O homem soltou um longo suspiro, apertado o meio das vistas para destilar a frustração. Ele logo se recompôs, mantendo o semblante sério.
— Não temos tempo pra isso... — murmurou ele, antes de continuar com um tom elevado da voz: — Pessoal, temos um problema! — Sua fala capturou a atenção de todos no mesmo instante. — Uma de nós, Emma, não está presente, possivelmente se perdeu na mata ou mesmo mais longe, alguém se disponibiliza pra uma busca?
De imediato, uma mão se ergueu na multidão, indo à frente para se revelar aos dois líderes, que compartilharam do mesmo receio ao virem quem estava se oferecendo.
— Esther, você tem certeza? — A líder perguntou quando a loira chegou mais perto.

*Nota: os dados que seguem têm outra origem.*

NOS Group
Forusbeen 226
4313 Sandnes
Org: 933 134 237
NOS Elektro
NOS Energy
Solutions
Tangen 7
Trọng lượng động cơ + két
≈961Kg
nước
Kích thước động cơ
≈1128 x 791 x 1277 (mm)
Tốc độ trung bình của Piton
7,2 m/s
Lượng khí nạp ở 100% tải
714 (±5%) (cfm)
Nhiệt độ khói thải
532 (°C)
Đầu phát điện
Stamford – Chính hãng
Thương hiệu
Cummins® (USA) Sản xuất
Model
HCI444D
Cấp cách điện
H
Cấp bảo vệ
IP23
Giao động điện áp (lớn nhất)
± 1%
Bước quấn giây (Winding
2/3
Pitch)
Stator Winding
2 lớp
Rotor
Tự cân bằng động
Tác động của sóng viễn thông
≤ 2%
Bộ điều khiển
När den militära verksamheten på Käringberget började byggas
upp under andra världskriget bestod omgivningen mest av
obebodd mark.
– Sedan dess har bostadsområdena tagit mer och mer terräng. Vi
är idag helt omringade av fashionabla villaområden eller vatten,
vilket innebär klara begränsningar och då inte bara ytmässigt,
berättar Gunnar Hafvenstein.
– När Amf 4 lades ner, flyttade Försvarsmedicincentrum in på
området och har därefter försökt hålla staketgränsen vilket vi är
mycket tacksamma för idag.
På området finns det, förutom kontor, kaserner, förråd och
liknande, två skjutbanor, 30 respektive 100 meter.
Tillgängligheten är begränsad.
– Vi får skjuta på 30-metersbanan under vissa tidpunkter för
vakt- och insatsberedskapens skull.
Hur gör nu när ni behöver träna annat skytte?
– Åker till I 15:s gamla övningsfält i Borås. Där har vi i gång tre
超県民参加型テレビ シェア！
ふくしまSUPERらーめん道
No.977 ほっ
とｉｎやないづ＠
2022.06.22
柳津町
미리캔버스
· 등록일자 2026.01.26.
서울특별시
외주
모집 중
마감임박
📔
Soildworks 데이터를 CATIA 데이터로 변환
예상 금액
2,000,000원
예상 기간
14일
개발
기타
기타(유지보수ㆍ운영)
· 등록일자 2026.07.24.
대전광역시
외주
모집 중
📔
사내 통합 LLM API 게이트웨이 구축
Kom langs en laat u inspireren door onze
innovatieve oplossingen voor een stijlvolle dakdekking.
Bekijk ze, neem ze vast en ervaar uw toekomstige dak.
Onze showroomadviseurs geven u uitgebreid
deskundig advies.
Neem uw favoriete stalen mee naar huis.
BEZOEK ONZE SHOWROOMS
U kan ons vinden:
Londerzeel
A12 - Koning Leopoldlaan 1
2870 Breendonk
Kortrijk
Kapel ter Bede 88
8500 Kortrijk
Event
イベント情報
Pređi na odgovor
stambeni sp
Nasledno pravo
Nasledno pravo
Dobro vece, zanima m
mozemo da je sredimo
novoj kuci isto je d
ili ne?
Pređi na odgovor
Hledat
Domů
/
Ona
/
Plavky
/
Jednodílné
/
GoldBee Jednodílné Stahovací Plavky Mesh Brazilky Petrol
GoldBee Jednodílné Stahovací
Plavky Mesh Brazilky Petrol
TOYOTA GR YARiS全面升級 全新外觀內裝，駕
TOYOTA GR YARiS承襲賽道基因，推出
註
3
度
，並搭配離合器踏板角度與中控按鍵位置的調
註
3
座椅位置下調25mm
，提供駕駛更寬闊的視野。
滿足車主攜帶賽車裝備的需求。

Antes que a zelote pudesse responder, Altair interviu com uma tosse forçada.
— Deixe a garota mostrar sua dedicação para a causa, Amber. — Ele então pôs os olhos na voluntária. — Se não a encontrar em duas horas, volte e nos avise, partiremos ao entardecer. É de suma importância que você retorne com aquela garota, entendeu?
Esther balançou a cabeça de acordo, prontamente correndo para além das árvores. Amber suspirou, conformada com a inevitabilidade da situação. Tudo que lhe restava era rezar para que o plano seguisse como esperado
Do outro lado, muito além do bosque, o cometa áureo que carregava a jovem sobrevoou as planícies verdejantes em rota de colisão, aos poucos perdendo o brilho dourado para revelar a garota ainda adormecida, alheia à situação em que estava.
Em seus sonhos, ela revivia aquele dia incontáveis vezes, memórias de horas antes de chegar a Yharag, antes mesmo de atravessar a fronteira entre a vida e a morte; quando ainda era uma pacata universitária que desconhecia as consequências de seus atos.